Acclaimed author Hilary Mantel caused quite the stir after she defined Middleton as "a jointed doll on which certain rags are hung" whose "only point and purpose being to give birth." She also described the princess as "plastic" and "designed to breed."
The comments came during the multiple Booker Prize-winner's hour-long lecture for a London Review of Books event at the British Museum on February 4th. They have created a media storm in the UK - and yet the headlines hide a more complex discussion of the role of the modern monarchy in the eyes of the public and the media.
You can visit the London Review of Books to read the full transcript of Hilary Mantel's lecture.
The lecture, titled "Royal Bodies," analyzed how female monarchs are often crafted by the media and the British public into models of perfection, married to their appearances and viewed as sources of public entertainment. She also likened the royal family to pandas in a cage.
Kate seems to have been selected for her role of princess because she was irreproachable: as painfully thin as anyone could wish, without quirks, without oddities, without the risk of the emergence of character. She appears precision-made, machine-made, so different from Diana whose human awkwardness and emotional incontinence showed in her every gesture. Diana was capable of transforming herself from galumphing schoolgirl to ice queen, from wraith to Amazon. Kate seems capable of going from perfect bride to perfect mother, with no messy deviation.
The Daily Mail today ran a front-page story on Mantel's "attack" on Middleton, highlighting how the 60-year-old writer's "scathing" portrait of the Duchess of Cambridge paints her as a woman "designed by a committee."
Prime Minister David Cameron today came out in defense of Middleton, saying that Mantel may be a great writer, but her criticism of Middleton was "misguided," according to the BBC.
"What I've seen of Princess Kate at public events, at the Olympics and elsewhere is this is someone who's bright, who's engaging, who's a fantastic ambassador for Britain," the BBC reports Cameron as saying. "We should be proud of that, rather than make these rather misguided remarks."
Many, however, defended Mantel's more nuanced summation of British royalty.
"It's actually a tender and sympathetic piece of writing, filled with compassion for royal women trapped in their gilded cages," writes Daily Beast Royal writer Tom Sykes of Mantel's reflection on how monarchs are judged by appearance and fertility.

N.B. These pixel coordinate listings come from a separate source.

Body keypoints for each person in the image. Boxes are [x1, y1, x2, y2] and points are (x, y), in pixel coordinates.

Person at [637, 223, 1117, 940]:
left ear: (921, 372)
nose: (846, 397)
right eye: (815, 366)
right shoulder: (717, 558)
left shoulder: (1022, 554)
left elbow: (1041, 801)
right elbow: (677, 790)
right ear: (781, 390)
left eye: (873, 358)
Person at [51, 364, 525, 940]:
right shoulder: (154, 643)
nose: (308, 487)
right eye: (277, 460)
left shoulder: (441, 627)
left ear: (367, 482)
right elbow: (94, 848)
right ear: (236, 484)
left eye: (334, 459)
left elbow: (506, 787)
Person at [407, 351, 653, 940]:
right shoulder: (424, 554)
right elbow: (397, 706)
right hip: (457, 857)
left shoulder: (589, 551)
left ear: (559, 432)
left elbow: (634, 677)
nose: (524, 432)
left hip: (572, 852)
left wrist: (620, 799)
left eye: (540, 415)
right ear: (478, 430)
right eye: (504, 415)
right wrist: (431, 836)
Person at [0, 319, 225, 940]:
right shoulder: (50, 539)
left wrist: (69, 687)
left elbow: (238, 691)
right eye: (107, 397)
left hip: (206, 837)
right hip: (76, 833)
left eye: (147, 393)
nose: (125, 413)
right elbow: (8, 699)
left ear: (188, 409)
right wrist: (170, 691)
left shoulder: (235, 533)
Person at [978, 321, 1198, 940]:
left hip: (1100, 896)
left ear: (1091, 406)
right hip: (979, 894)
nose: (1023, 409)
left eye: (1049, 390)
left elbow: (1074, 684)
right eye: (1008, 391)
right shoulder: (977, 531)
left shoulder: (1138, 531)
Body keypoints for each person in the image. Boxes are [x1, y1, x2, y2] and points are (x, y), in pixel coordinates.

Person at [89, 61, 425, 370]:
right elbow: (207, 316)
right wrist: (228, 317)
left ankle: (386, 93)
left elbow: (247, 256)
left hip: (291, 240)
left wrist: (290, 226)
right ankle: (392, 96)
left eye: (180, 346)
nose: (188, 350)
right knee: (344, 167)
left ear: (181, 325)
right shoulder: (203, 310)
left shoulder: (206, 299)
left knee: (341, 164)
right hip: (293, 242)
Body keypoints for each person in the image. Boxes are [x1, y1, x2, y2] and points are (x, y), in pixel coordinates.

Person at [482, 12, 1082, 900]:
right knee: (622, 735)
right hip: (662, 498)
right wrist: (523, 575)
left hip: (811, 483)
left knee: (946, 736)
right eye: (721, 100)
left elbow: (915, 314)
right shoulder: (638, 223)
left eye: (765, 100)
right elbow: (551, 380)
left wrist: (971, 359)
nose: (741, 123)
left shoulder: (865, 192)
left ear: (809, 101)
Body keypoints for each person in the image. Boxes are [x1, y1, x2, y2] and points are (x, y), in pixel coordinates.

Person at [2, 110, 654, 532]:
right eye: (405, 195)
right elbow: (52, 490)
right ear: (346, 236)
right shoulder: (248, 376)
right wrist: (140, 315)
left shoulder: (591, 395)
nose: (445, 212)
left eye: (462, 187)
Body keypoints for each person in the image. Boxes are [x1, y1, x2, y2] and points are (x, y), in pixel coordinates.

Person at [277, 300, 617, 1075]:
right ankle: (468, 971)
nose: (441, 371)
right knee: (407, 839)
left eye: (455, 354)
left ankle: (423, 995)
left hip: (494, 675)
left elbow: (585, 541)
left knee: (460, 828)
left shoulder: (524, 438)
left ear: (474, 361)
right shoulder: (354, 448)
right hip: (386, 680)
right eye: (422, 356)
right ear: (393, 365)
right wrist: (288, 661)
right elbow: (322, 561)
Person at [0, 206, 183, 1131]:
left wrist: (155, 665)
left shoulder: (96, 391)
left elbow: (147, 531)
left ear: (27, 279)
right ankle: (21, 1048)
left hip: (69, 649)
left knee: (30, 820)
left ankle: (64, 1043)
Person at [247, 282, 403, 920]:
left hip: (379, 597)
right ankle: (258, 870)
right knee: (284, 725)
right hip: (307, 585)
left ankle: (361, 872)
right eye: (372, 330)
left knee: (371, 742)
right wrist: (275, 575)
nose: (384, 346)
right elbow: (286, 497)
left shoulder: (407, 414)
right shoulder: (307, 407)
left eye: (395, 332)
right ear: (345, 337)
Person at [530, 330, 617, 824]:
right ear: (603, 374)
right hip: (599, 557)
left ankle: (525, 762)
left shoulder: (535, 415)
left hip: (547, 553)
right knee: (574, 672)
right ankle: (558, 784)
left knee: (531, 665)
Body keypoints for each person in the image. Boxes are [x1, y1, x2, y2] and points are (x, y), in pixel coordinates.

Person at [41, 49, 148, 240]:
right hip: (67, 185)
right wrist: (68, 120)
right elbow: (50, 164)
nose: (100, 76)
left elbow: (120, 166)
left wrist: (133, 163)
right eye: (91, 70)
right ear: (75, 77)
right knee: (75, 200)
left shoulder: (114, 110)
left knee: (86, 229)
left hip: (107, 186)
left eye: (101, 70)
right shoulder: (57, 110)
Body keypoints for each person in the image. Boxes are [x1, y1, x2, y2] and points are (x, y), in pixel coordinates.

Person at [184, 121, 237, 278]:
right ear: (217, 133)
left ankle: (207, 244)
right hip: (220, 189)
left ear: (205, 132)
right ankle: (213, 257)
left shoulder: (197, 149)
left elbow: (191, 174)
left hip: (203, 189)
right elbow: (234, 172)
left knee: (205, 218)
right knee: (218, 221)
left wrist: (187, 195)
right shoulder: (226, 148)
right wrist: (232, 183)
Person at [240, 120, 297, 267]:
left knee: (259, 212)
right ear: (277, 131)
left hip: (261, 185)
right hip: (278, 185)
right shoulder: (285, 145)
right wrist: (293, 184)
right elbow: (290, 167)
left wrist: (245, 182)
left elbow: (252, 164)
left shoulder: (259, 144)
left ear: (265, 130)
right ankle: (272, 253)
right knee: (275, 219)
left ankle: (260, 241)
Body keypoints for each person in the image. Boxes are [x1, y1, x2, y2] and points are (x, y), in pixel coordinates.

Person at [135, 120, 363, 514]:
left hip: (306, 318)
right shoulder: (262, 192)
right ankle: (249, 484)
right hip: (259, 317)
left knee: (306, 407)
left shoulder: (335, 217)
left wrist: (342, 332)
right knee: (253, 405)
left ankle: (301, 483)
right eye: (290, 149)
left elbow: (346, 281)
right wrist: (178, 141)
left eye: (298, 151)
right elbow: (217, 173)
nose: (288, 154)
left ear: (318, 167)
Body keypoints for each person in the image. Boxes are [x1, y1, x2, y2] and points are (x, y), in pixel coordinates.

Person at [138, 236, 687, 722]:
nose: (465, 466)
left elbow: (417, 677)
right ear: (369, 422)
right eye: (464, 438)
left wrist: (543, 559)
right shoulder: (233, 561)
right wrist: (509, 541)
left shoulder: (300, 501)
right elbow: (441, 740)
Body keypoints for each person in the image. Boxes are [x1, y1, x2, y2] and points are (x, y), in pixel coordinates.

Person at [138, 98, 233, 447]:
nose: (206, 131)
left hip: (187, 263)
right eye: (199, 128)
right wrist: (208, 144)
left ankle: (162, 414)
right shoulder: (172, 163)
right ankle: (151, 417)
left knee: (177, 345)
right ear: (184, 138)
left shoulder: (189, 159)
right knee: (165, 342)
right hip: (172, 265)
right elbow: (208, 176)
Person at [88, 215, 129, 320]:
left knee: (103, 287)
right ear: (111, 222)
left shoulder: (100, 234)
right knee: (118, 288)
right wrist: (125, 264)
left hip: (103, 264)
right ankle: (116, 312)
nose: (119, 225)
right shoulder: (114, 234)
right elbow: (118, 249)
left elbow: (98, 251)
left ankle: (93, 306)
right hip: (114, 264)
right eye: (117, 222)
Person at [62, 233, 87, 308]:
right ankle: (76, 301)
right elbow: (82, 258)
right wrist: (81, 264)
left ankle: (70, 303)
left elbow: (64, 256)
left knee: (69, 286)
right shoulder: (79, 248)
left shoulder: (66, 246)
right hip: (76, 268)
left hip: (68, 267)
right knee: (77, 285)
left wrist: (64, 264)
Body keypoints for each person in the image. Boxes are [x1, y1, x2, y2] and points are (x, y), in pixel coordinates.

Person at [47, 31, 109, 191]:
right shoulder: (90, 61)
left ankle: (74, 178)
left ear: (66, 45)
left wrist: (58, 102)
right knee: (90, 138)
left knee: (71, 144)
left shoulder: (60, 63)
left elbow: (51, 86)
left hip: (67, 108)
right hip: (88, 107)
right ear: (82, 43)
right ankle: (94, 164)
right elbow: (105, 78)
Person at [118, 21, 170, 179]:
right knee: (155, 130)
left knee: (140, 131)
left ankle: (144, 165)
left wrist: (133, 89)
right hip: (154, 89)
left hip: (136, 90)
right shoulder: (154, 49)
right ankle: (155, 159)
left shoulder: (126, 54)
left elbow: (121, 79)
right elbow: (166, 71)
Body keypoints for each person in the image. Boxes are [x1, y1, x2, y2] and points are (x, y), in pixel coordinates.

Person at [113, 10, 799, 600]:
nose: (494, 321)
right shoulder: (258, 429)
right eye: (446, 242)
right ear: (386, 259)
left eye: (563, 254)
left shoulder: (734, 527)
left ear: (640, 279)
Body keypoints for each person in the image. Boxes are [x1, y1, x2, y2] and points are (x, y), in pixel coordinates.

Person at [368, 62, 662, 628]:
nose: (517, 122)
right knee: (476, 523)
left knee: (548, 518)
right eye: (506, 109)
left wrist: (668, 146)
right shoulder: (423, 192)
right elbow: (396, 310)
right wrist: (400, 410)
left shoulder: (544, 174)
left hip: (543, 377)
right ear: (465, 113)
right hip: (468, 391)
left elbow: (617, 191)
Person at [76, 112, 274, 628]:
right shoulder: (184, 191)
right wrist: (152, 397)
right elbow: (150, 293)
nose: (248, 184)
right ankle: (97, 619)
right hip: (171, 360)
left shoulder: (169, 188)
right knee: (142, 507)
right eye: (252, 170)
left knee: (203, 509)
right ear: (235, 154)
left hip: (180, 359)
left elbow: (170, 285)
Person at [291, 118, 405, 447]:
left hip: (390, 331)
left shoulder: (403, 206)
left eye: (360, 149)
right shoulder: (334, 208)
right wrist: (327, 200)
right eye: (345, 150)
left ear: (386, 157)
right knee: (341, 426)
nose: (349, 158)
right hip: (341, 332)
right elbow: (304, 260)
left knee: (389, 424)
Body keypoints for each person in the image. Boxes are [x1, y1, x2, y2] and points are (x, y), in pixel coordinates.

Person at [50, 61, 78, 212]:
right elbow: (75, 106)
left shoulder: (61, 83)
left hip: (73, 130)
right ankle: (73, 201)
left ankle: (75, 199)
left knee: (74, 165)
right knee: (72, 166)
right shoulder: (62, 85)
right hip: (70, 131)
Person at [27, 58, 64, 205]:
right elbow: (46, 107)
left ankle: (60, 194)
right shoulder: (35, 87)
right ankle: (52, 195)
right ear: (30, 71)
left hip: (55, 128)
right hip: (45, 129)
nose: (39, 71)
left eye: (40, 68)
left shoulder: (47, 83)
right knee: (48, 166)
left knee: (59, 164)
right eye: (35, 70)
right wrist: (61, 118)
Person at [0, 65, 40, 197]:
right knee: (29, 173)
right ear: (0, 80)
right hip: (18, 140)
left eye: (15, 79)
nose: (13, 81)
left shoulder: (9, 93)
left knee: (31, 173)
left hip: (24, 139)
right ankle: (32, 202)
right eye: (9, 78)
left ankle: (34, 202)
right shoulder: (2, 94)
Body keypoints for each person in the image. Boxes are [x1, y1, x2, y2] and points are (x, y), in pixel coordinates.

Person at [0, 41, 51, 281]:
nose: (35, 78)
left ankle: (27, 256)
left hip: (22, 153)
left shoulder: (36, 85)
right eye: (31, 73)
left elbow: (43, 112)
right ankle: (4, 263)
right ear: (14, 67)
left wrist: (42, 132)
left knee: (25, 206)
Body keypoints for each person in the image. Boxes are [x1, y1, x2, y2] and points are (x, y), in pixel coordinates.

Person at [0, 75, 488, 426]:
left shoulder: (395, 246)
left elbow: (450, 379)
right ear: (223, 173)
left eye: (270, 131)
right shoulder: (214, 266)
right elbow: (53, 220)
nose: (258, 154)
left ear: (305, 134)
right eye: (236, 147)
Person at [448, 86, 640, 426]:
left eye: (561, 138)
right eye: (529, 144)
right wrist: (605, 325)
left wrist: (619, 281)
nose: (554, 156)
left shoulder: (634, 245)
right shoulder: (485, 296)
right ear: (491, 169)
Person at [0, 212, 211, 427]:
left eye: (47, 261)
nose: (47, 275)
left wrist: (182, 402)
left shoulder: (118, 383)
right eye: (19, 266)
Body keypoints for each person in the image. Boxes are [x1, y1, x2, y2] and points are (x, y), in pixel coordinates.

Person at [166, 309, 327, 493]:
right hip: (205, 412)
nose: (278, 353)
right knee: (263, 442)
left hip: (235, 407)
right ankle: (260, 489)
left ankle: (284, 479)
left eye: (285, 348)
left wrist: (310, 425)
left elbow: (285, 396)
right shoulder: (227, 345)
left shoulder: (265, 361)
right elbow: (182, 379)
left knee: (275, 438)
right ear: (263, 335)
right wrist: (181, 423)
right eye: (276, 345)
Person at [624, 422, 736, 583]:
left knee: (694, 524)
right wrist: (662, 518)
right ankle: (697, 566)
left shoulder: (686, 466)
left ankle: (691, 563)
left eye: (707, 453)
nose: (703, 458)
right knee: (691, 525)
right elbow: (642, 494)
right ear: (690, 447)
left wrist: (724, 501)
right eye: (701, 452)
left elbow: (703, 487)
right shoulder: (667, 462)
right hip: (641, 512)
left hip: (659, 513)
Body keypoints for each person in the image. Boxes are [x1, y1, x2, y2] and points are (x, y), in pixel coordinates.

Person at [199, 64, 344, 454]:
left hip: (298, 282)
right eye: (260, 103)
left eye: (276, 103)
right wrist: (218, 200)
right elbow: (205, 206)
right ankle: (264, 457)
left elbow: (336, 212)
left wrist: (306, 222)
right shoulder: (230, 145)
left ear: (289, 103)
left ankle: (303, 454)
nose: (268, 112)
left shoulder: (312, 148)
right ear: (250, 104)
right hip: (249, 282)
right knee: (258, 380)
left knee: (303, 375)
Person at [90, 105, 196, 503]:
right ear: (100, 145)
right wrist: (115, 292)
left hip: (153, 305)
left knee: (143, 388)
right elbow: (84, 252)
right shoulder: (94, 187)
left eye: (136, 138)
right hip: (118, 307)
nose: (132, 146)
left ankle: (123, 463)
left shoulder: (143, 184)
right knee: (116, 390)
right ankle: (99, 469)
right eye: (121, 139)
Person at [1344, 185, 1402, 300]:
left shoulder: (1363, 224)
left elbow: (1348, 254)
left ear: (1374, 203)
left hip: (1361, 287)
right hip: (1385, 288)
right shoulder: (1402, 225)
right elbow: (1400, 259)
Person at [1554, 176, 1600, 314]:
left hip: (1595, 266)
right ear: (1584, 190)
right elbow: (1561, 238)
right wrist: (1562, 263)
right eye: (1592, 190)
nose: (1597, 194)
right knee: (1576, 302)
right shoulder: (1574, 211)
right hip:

The Daily Telegraph's Jake Wallis Simons characterizes Mantel's lecture as a criticism of the culture that has created Middleton more than a criticism of the Duchess herself. Still, he goes on to note that the author's remarks were in "poor taste."
UPDATE: Hadley Freeman at the Guardian pointed out how the meaning behind the piece had been proven by the media's reaction to it, writing "This kind of extrapolation is reminiscent of when a critic describes a film as 'astonishingly bad' and the film poster then claims the critic described it as 'astonishing!'"
Others on Twitter also came to Mantel's defense.
Mantel is best known for having won the Booker Prize in 2009 and 2012 for her novels "Wolf Hall” and “Bring Up the Bodies," both of which deal with the royal family during the reign of Henry VIII. She has been praised for the expansive scope and innovative narrative techniques used in her writings.